Provided text:

'''

The University of Toronto had provided me with the opportunity to develop a course on Sport and Globalization, which I taught twice there and, later, at Franklin College in Lugano, Switzerland.  However, I completed my Ph.D. in 2008, right as the prospects for academic history jobs became grim.  I realized, with my experience working in sport and my contacts across the U.S. as well as the globe, I could apply for jobs in both history departments as well as sport management departments. 
Sport management is a growing field which many universities and colleges are adding to their curriculum because they recognize the interest in sport among students as well as the size of the industry.  Because it is such a young field, there are few people who have received a Ph.D. in sport management.  Thus, these departments are largely staffed by people who have industry experience alongside advanced education: MBA, J.D., Ed.D., or Ph.D. in another area but with a focus on sport.  This aspect worked in my favor. 
The Department of Sport Management and Media at Ithaca College hired me in 2012 to teach courses in two of their three majors: sport media and sport studies.  This interdisciplinary department offers three majors: B.S. in sport management, B.S. in sport media, and B.A. in sport studies (a liberal arts combination of history, sociology, and philosophy).  During this first year I am teaching courses in the history of sport, the evolution of sport media (an historical examination of the intersection of sport and media), and an introductory course on sport media.  Whereas in a history department I might only have an opportunity to teach a course on sport once every few years, or include the occasional sport example in a course, teaching in a sport management department allows all of the courses I teach to be about the topic which I find most interesting: sport. 
Introductory courses in a pre-professional program provide an overview of the industry, introducing the various aspects of the industry and types of positions available within the field to the students.  Unlike teaching an introductory course such as western civilization, which many students often take only because it fulfills a general education requirement and do not have much interest in the course, my Introduction to Sport Media course has been an exciting adventure in terms of creating the course and opening students’ eyes to the many possibilities of working in sport – and that being a journalist or broadcaster are not the only opportunities in sport and media.  The course includes media theory, historical content, practical experiences, and writing assignments that provide opportunities to practice writing industry-specific pieces as well as critical thinking papers more in line with a liberal arts discipline. 
My contacts from having worked in sport, as well as the contacts I made throughout the course of my doctoral research, have provided excellent resources for my role as a faculty member in the Department of Sport Management and Media.  My students greatly enjoy the guest talks (often via skype) that these industry professionals have done with the class.  My industry contacts are also useful as I advise students and help them locate opportunities for the two internships required for the sport media major.  Advising is an important part of my position, and one reason why many students choose to enroll in the program at Ithaca College is because of the strong alumni network and the loyalty which the Department of Sport Management and Media alumni have for the program.  My contacts in Europe at the national and international sport federations have also been useful as I plan a short-term study abroad course for students to experience sport cultures that are different than the professional and college sports which dominate the American sport landscape.  My students will not only experience several other sport cultures, but also have an opportunity to work an international sport event.

'''

Aim A:
Translate this sentence from the passage on teaching sport management into Spanish: "Because it is such a young field, there are few people who have received a Ph.D. in sport management."
Aim B:
According to the passage on teaching sport management, what are all the components of the Introduction to Sport Media course?
Aim C:
In the passage on teaching sport management, in what year did Ithaca College's Department of Sport Management and Media hire the writer?

Information supplied:

'''

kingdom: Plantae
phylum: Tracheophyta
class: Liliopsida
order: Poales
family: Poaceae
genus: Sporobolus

'''
'''

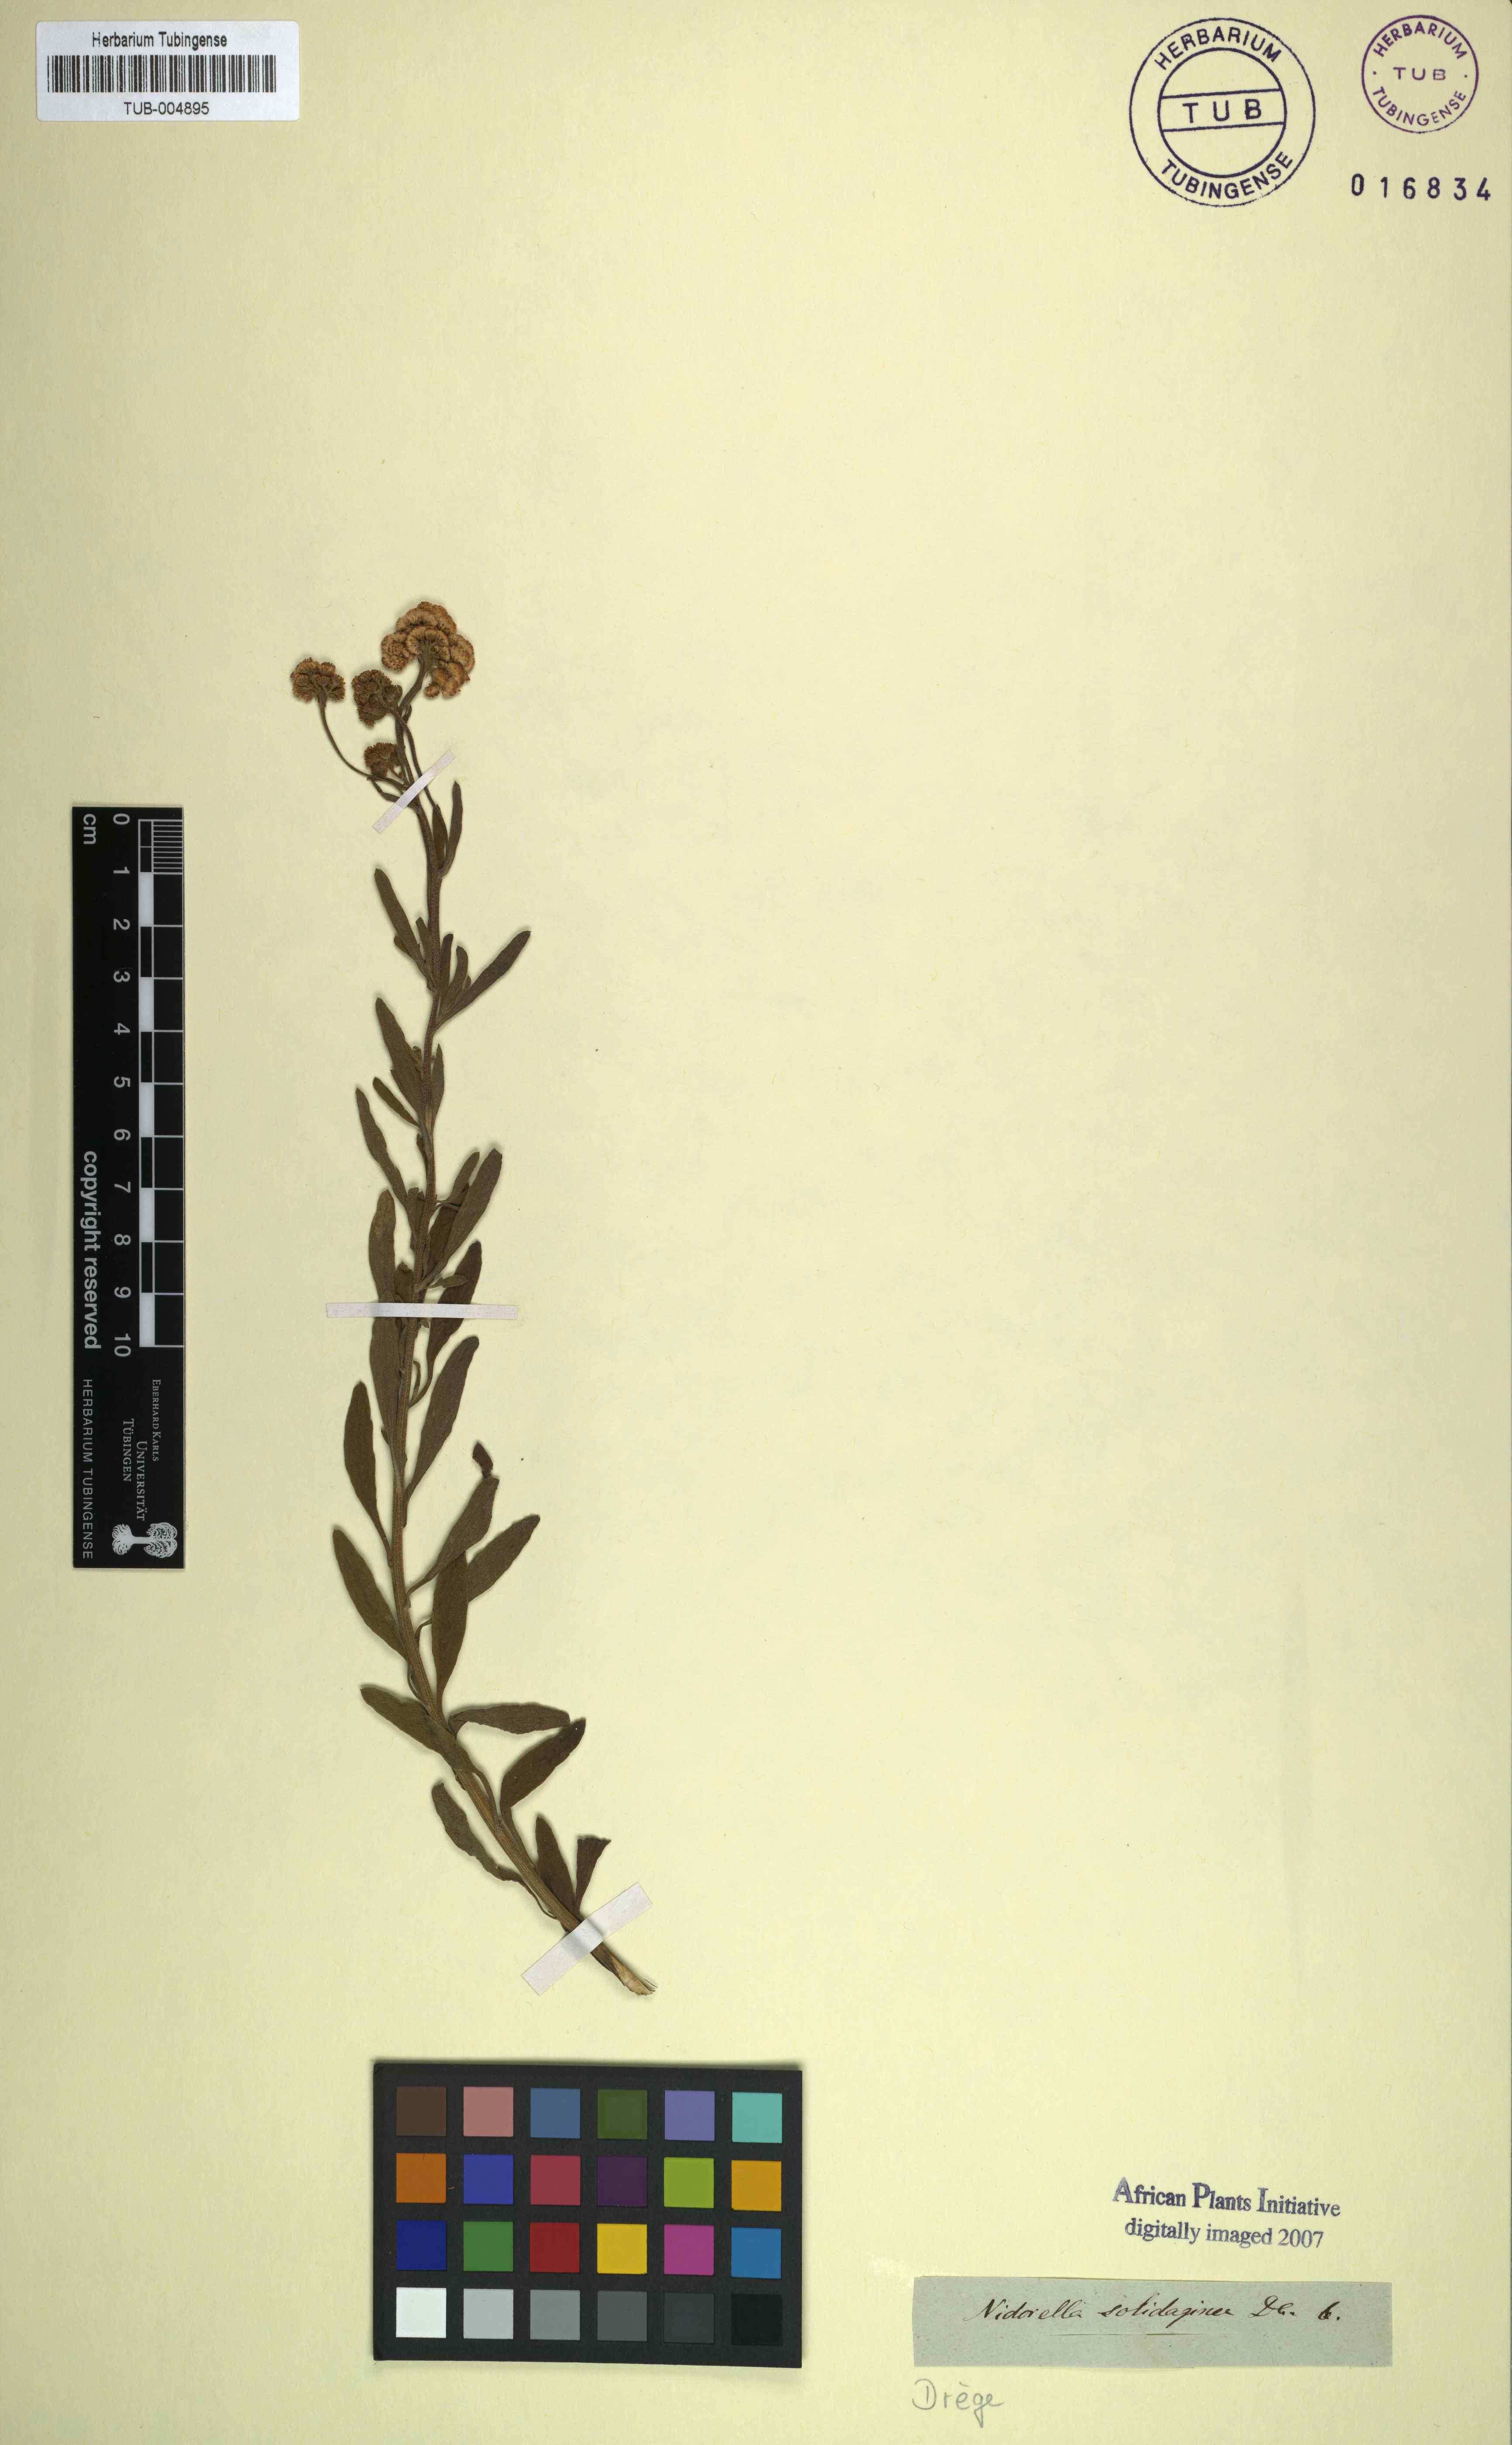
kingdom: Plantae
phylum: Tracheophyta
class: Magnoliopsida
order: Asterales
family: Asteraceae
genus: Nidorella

'''

Exercise solution A:
Debido a que es un campo tan joven, hay pocas personas que han obtenido un doctorado en gestión deportiva.

Exercise solution B:
- Media theory
- Historical content
- Practical experiences
- Writing assignments

Exercise solution C:
2012